* TRAVAIL À FAIRE: Renvoyez sans rien changer les lignes qui vont de celle contenant « name author: L. » jusqu'à la dernière ligne, ces deux lignes comprises.

* DONNÉES SAISIES:

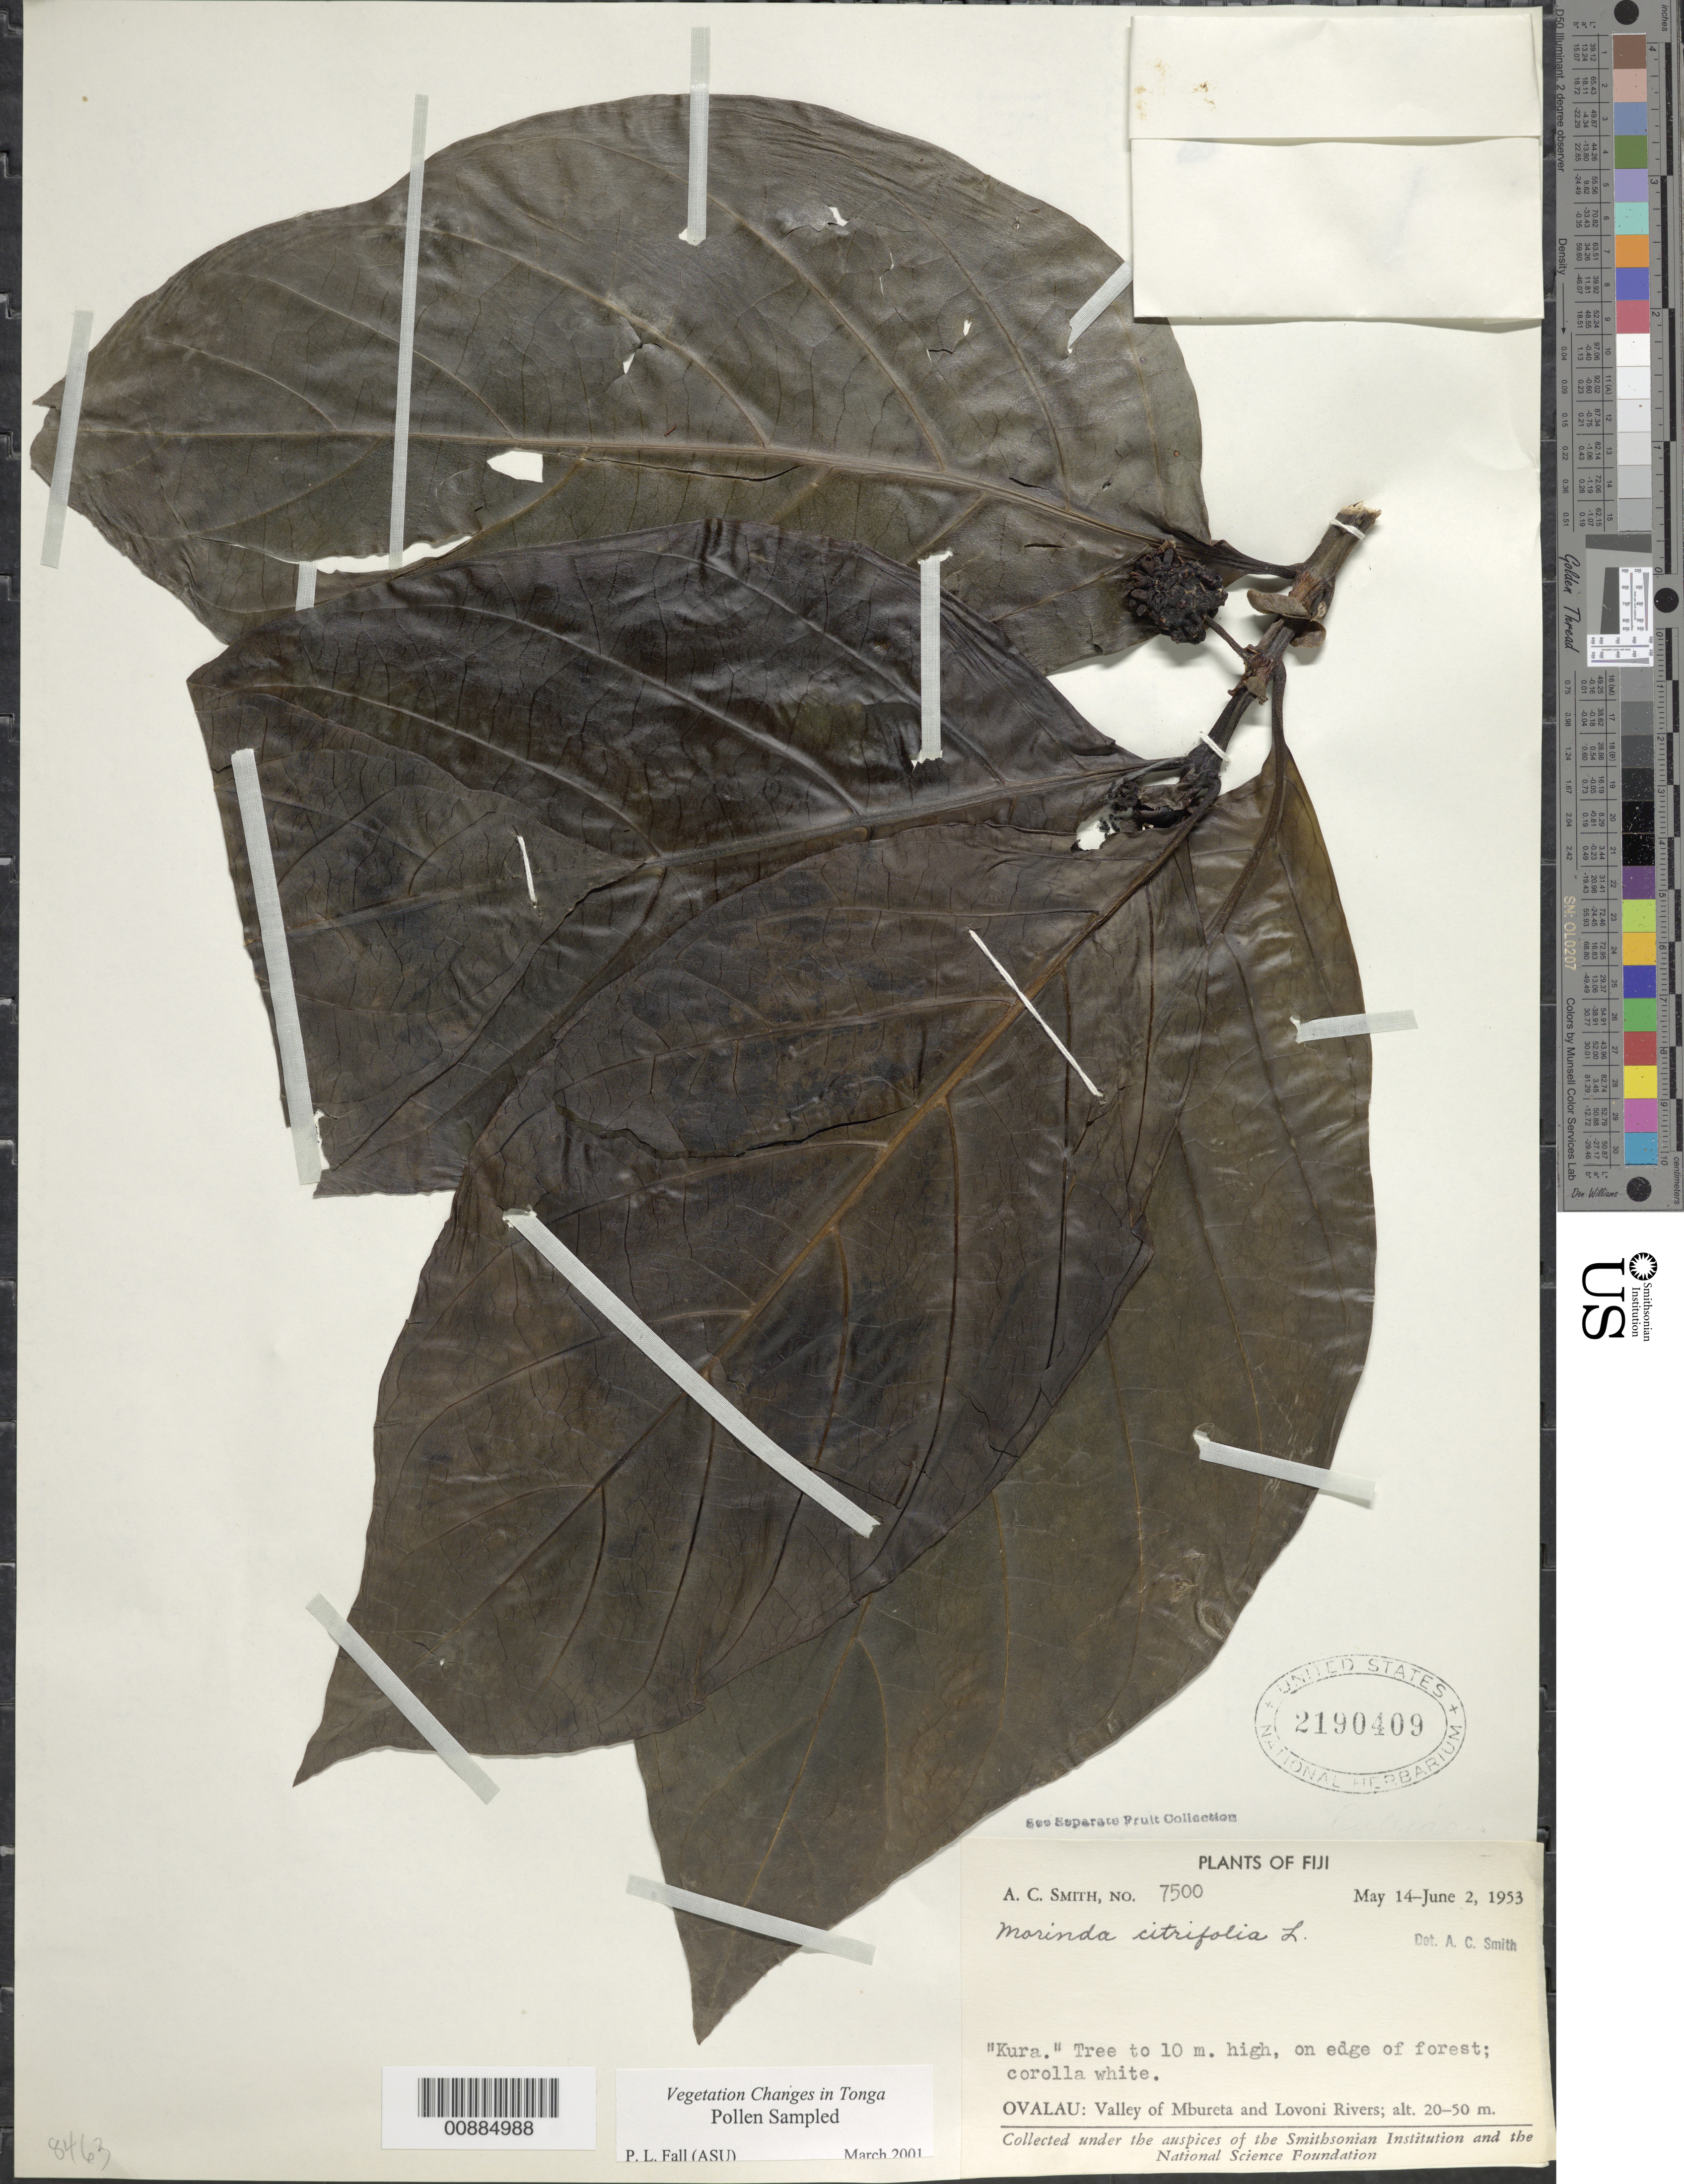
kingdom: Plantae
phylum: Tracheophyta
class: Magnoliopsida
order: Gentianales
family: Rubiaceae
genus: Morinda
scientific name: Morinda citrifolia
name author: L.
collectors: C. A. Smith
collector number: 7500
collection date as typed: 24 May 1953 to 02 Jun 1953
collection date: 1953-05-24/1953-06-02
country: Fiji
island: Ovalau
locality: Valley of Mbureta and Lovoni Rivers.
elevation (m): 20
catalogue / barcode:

* RÉSULTAT DE L'EXERCICE:
name author: L.
collectors: C. A. Smith
collector number: 7500
collection date as typed: 24 May 1953 to 02 Jun 1953
collection date: 1953-05-24/1953-06-02
country: Fiji
island: Ovalau
locality: Valley of Mbureta and Lovoni Rivers.
elevation (m): 20
catalogue / barcode:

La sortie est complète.